#### Trecho do documento
▼
18 Mai 2022
"Em suma, trata-se de estar ao lado da Ucrânia nas negociações, com todo o peso e a autoridade das potências ocidentais, mas também com a autêntica vontade de alcançar a paz. O resultado poderia ser um acordo no mesmo espírito do Ato Final da Conferência de Segurança de Helsinque de 1975. Vamos tentar sonhar", escreve Luigi Ferrajoli, jurista italiano, professor da Universidade de Roma Tre e ex-juiz de 1967 a 1975, em artigo publicado por Il Manifesto, 17-05-2022. A tradução é de Luisa Rabolini.
Existe uma contradição clamorosa e terrível no coro da mídia e no comportamento dos governantes dos países da OTAN. Afirma-se - justamente, mesmo que não devesse ser o presidente dos Estados Unidos a falar isso, para não colocar mais lenha na fogueira - que Putin é um açougueiro, um criminoso, um déspota feroz, um novo Hitler. E depois se faz de tudo para encurralar Putin, para não lhe oferecer nenhuma saída, para obter sua humilhação e sua derrota.
No entanto, Putin, desde 24 de fevereiro, declarou que "a Rússia, se necessário, responderá imediatamente e as consequências serão como nunca antes na história". Repetiu várias vezes as ameaças de uma "reação nem mesmo imaginável". Ele colocou em alerta máximo seu sistema de dissuasão nuclear. Simulou um lançamento de míssil de Kaliningrado capaz de atingir e destruir em poucos minutos todas as capitais europeias. Mais ainda, mostrou de forma convincente, com sua absurda guerra criminosa, do que é capaz. Mas todos repetem que esta guerra vai durar muito tempo, meses, talvez anos, num mundo cada vez mais armado, cada vez mais embrutecido e dividido, cada vez mais dominado pelo clima de guerra, pelo ódio identitário e pelo desejo de derrubar o inimigo.
▲
#### Tarefas propostas
**a)** No artigo sobre a guerra na Ucrânia, quem fez a tradução do texto de Luigi Ferrajoli?
**b)** Repita sem alterações o trecho do artigo sobre a guerra na Ucrânia que começa nas palavras "No entanto, Putin, desde" e vai até as palavras "derrubar o inimigo.", inclusive.
**c)** Dê continuidade ao artigo sobre a guerra na Ucrânia a partir do ponto em que ele termina.

Registros de dados:
▼
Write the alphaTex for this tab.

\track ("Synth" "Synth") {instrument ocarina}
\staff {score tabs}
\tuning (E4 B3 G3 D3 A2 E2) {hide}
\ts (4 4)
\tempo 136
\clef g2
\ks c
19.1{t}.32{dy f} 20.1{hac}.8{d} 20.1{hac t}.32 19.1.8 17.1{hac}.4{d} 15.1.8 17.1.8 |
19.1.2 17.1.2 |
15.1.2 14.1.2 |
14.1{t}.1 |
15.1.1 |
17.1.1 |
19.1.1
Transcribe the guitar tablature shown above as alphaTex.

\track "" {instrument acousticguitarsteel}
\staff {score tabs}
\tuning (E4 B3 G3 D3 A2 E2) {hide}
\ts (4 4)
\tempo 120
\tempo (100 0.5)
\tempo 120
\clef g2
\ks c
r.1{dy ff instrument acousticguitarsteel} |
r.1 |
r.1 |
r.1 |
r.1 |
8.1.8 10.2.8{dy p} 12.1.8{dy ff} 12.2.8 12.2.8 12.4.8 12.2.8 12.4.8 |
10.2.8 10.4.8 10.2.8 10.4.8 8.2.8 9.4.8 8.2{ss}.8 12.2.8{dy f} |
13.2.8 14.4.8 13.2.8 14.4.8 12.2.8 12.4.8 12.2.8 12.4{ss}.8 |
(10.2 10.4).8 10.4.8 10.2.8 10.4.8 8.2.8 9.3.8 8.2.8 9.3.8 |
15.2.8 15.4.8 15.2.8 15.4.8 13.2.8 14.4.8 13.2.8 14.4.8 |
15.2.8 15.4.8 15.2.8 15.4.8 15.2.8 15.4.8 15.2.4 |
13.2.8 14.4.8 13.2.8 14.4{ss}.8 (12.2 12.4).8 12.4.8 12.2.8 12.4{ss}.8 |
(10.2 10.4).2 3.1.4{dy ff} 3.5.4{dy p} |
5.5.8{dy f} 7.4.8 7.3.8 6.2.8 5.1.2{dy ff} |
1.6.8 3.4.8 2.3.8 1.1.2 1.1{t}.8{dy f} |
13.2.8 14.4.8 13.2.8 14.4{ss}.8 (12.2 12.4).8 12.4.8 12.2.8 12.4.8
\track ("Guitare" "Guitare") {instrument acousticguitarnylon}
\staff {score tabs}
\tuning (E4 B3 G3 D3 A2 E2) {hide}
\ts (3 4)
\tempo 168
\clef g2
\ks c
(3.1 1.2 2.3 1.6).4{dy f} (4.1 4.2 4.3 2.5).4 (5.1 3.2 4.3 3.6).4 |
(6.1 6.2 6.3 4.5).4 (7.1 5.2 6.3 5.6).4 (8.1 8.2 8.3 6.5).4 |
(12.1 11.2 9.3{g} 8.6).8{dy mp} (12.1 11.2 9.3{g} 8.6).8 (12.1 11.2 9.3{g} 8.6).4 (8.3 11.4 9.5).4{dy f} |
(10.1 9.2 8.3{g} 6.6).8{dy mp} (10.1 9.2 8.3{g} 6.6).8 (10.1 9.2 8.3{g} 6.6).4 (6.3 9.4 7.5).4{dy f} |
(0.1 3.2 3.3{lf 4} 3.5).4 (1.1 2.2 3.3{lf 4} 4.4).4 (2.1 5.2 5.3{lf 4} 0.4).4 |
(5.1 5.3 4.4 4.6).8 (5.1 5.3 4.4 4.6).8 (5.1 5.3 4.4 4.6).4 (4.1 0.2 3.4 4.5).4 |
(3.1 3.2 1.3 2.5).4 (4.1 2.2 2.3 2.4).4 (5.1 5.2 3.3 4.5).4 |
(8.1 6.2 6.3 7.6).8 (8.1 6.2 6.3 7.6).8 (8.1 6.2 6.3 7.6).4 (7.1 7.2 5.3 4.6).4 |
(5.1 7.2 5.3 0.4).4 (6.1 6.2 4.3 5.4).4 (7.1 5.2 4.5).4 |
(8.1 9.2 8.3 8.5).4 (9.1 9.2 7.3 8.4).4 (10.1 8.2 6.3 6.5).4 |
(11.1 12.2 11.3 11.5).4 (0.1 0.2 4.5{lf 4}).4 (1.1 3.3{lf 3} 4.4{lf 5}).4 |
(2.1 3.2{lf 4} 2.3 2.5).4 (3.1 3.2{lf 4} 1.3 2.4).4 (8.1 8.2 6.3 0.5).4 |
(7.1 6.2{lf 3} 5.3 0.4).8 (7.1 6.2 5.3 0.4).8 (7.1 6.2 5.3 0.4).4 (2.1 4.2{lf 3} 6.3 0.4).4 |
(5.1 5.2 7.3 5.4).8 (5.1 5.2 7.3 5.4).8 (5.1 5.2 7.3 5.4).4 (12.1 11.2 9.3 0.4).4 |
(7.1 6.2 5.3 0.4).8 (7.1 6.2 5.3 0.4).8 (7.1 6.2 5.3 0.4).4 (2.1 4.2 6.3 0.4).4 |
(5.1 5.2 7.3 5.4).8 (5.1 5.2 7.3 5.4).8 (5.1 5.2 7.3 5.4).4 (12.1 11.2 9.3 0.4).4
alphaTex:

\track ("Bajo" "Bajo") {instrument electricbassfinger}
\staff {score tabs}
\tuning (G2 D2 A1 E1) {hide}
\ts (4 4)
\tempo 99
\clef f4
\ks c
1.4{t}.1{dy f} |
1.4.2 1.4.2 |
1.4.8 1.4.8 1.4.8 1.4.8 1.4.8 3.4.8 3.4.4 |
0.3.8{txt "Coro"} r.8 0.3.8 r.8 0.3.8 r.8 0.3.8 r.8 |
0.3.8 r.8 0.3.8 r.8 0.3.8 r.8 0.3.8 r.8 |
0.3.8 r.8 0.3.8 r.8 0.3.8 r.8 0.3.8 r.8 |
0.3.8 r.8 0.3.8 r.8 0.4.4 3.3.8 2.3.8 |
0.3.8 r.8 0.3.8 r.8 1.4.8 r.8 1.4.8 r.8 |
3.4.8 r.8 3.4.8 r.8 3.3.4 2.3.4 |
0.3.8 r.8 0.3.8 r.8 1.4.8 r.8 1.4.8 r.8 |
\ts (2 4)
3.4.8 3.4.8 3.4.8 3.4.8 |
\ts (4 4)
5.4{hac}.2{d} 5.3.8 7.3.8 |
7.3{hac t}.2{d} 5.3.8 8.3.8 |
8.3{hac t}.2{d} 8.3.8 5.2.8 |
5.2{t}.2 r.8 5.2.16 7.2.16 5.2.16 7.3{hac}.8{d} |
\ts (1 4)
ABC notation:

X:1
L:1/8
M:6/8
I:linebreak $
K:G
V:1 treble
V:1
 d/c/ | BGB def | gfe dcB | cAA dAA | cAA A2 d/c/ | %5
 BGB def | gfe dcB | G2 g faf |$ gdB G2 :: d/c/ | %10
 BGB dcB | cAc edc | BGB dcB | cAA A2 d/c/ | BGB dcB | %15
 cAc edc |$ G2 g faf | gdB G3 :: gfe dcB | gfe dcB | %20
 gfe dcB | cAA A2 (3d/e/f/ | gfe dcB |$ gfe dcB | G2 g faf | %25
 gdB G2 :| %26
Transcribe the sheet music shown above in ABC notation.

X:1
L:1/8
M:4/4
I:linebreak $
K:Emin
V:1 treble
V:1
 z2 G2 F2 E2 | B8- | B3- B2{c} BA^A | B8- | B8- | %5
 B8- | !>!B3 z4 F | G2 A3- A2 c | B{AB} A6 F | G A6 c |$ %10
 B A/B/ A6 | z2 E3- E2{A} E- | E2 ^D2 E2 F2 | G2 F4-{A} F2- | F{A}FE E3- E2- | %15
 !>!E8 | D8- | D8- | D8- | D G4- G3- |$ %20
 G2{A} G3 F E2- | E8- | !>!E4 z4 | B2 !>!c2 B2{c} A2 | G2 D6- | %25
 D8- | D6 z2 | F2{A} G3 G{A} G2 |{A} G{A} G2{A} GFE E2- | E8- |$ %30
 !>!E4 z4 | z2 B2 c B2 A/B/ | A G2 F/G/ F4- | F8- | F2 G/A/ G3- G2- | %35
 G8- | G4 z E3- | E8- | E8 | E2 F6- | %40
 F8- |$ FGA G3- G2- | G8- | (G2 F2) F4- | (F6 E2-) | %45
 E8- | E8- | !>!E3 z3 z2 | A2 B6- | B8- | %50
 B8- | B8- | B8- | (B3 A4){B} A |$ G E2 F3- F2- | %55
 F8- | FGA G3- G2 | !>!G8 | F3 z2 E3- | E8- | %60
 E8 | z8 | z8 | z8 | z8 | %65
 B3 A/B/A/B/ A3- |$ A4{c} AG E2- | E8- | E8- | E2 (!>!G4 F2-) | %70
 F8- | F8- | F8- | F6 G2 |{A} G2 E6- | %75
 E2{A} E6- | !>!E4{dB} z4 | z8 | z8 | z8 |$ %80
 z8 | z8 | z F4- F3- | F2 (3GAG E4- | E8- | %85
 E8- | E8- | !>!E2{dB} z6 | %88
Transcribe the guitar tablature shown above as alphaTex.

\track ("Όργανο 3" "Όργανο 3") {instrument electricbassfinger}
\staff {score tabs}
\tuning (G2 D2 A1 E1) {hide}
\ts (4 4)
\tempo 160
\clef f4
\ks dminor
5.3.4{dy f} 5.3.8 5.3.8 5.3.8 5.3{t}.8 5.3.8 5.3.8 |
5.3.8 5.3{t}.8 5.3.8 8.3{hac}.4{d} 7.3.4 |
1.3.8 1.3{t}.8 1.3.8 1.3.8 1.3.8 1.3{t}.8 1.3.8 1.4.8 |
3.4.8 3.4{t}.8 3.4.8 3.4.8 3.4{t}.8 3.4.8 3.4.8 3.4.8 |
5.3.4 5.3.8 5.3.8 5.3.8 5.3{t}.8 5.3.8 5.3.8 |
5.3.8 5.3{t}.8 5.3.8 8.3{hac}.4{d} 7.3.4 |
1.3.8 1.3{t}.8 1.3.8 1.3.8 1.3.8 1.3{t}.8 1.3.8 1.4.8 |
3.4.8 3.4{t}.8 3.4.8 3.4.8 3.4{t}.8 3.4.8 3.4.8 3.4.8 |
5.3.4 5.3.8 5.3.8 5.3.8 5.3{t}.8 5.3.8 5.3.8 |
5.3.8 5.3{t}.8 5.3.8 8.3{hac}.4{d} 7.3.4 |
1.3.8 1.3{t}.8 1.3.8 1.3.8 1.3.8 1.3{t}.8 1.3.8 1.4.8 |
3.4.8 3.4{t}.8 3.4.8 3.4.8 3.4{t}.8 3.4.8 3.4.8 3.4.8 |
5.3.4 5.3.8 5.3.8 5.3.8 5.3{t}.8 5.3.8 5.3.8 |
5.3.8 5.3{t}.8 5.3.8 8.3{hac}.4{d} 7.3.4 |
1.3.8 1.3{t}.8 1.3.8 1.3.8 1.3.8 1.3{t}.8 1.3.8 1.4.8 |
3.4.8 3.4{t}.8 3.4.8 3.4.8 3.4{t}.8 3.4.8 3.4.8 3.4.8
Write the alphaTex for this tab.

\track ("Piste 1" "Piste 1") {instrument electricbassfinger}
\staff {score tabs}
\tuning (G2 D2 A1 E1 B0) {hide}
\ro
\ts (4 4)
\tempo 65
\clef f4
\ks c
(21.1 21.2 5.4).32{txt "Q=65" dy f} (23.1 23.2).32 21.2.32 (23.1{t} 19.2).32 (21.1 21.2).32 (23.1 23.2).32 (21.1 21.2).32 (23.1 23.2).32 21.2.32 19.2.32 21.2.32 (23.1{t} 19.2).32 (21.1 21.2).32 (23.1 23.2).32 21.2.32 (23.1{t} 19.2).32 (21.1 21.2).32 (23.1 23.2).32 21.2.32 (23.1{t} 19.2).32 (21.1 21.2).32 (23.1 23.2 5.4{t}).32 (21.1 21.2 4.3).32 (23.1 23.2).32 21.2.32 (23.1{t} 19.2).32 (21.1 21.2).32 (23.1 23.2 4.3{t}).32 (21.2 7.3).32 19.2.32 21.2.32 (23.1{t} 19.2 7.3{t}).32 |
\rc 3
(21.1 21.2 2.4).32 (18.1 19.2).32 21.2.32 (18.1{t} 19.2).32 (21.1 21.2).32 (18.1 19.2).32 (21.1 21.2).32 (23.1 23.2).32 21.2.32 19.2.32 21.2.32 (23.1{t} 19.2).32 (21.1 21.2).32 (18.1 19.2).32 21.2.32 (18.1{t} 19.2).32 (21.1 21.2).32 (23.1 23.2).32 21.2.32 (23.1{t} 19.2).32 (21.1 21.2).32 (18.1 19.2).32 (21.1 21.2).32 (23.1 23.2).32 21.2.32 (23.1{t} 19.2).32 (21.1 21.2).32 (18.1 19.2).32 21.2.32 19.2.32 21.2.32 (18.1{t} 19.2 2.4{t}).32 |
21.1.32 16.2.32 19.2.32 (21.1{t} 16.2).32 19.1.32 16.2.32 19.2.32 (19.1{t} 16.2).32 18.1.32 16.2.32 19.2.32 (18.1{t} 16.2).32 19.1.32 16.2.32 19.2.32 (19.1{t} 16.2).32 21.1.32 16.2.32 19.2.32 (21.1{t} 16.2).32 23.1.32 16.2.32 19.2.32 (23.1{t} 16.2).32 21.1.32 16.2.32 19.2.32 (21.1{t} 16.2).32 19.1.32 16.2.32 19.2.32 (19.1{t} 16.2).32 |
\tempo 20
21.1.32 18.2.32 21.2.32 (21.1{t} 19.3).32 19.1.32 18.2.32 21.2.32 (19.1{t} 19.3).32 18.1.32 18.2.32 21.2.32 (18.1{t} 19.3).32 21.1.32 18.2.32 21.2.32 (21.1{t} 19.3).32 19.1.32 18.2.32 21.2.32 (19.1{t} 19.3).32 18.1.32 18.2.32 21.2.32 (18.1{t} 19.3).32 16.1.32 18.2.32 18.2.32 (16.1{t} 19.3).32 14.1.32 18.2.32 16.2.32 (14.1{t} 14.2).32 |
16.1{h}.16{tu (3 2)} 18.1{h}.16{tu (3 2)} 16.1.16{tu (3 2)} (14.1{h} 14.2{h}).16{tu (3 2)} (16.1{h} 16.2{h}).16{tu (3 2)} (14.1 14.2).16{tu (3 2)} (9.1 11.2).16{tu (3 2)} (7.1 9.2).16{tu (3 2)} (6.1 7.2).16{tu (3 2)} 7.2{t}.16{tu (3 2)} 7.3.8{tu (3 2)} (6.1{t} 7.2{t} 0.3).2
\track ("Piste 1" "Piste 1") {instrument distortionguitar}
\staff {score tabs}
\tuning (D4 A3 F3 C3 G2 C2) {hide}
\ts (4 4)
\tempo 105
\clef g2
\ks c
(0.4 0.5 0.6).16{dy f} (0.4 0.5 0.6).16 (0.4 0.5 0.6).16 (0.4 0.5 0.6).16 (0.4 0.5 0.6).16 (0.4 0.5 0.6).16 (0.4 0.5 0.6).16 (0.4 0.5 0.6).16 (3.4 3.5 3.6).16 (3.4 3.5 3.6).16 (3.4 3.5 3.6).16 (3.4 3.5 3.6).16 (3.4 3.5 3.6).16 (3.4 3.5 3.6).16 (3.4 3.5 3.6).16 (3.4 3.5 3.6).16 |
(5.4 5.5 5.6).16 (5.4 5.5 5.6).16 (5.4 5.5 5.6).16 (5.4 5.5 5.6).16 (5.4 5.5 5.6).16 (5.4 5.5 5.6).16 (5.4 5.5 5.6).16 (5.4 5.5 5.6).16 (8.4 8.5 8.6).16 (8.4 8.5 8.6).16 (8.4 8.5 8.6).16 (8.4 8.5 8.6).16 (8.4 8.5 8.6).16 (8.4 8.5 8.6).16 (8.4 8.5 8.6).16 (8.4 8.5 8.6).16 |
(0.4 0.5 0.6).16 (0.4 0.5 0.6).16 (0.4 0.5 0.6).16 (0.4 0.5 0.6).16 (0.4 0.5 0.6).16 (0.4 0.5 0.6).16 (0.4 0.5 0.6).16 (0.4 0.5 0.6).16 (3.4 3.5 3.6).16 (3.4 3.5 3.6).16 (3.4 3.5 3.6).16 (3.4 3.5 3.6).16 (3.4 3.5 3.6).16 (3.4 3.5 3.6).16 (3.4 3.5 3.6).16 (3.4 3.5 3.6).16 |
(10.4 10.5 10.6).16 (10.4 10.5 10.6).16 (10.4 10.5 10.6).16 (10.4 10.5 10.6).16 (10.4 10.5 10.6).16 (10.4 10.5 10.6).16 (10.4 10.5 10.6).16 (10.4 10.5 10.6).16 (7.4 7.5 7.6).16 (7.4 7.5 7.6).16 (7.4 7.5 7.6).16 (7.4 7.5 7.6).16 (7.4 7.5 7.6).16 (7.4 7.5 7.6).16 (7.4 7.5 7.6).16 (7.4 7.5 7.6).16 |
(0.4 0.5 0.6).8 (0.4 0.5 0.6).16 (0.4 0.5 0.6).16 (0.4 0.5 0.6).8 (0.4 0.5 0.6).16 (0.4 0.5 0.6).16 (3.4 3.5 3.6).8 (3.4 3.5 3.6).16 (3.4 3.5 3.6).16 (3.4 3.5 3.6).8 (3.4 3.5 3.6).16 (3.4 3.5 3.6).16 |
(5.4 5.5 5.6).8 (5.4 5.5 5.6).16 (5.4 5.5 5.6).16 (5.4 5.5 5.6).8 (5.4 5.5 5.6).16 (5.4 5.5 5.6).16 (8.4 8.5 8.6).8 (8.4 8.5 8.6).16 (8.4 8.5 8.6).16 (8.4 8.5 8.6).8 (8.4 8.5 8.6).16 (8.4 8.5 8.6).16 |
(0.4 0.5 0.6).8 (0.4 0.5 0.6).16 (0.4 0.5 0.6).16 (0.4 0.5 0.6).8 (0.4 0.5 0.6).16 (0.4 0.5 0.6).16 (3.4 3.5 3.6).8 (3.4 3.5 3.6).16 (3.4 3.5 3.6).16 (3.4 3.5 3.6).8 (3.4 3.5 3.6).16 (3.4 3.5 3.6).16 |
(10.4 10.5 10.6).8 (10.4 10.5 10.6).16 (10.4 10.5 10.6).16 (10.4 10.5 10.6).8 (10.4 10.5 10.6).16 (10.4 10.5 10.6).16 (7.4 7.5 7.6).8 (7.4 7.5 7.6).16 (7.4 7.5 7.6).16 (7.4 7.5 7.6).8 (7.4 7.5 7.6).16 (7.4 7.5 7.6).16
▲
#### Respostas redigidas
**a)** Luisa Rabolini.

**b)**
No entanto, Putin, desde 24 de fevereiro, declarou que "a Rússia, se necessário, responderá imediatamente e as consequências serão como nunca antes na história". Repetiu várias vezes as ameaças de uma "reação nem mesmo imaginável". Ele colocou em alerta máximo seu sistema de dissuasão nuclear. Simulou um lançamento de míssil de Kaliningrado capaz de atingir e destruir em poucos minutos todas as capitais europeias. Mais ainda, mostrou de forma convincente, com sua absurda guerra criminosa, do que é capaz. Mas todos repetem que esta guerra vai durar muito tempo, meses, talvez anos, num mundo cada vez mais armado, cada vez mais embrutecido e dividido, cada vez mais dominado pelo clima de guerra, pelo ódio identitário e pelo desejo de derrubar o inimigo.

**c)**
A perspectiva é estarrecedora. Este autocrata lembrou repetidamente que tem muitas armas nucleares - mais de 6.000 ogivas - e, portanto, é bem possível que, quando encurralado, ele as use. Sabemos que 50 bombas atômicas são suficientes para destruir toda a humanidade. Portanto, a Rússia é capaz de destruir a humanidade mais de 100 vezes. Não seria o caso de levar a sério as suas ameaças?
Não seria oportuno, hipoteticamente, procrastinar a entrada da Finlândia e da Suécia na OTAN para tempos menos calamitosos, o que hoje tem o sentido, pelo menos aos olhos da Rússia, certamente não de um movimento de defesa, mas de um ato de hostilidade que estenderia a fronteira entre a Rússia e a OTAN em 1.300 quilômetros?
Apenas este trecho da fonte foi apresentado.